Revenge of the Birds wonders whether Plaxico Burress' release makes the Giants more eager to trade for the Cardinals' Anquan Boldin. Just about every player can be had for the right price. What would the Cardinals take for Boldin? What would a receiver-needy team offer for him? We've never heard anything tangible on either subject, which probably means the Cardinals haven't been shopping Boldin.
Danny O'Neil of the Seattle Times expects significant improvement from the Seahawks in 2009. O'Neil: "I think the Seahawks figure to bounce back significantly. I expect the defense to be greatly improved under a new coaching staff and an attack-oriented philosophy. Whether the Seahawks can bounce back to the top of the division will depend upon Matt Hasselbeck's health. Will his back hold up for the whole season?"
Eric Williams of the Tacoma News Tribune asks 10 questions heading into the Seahawks' upcoming minicamp. One answer: "With [Mike] Holmgren's long shadow gone, this is team president and general manager Tim Ruskell's team now. And whether or not the team rebounds from a lackluster season largely falls on his shoulders. If Seattle returns to its playoff form, he likely will get a lot of the credit. However, if the Seahawks continue their slide, Ruskell, who makes the personnel decisions, probably will get the lion's share of the blame with Holmgren now gone. So this season is an important one for Ruskell."
Charean Williams of the Ft. Worth Star-Telegram says the Seahawks are among the teams to have worked out Texas A&M quarterback Stephen McGee.

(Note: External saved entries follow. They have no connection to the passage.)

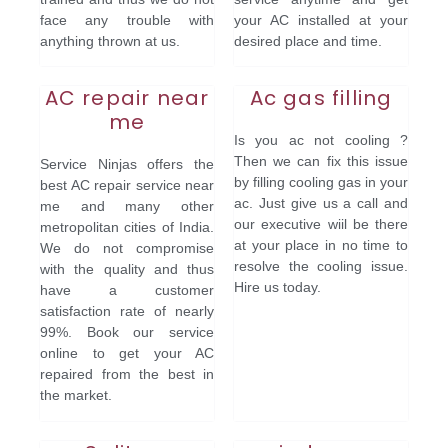
face any trouble with
your AC installed at your
anything thrown at us.
desired place and time.
AC repair near
Ac gas filling
me
Is you ac not cooling ?
Then we can fix this issue
Service Ninjas offers the
by filling cooling gas in your
best AC repair service near
ac. Just give us a call and
me and many other
our executive wiil be there
metropolitan cities of India.
at your place in no time to
We do not compromise
resolve the cooling issue.
with the quality and thus
Hire us today.
have a customer
satisfaction rate of nearly
99%. Book our service
online to get your AC
repaired from the best in
the market.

Michael Steffes of Seahawk Addicts considers McGee a likely late-round choice who could spend time on a practice squad in 2009.
Jim Thomas of the St. Louis Post-Dispatch checks in with Rams cornerback Tye Hill. Thomas: "Hill obviously is behind that schedule as he prepares for his fourth NFL season. He had a decent rookie year, opening the season at nickel back but eventually starting 10 games following injuries to veterans Fakhir Brown and Travis Fisher. Hill shared the team lead in interceptions (three) on a Rams pass defense that ranked eighth in the NFL. But in the two seasons that followed, injuries prevented Hill from enjoying the breakout season that he -- and the Rams' coaching staff -- had anticipated."
Also from Thomas: Knee issues might have delayed Gus Frerotte's signing with the Rams, clearing the way for Kyle Boller to become the Rams' backup quarterback.
VanRam of Turf Show Times thinks the Rams' run defense needed help at middle linebacker and strong safety as much as along the defensive line. New strong safety James Butler is in place.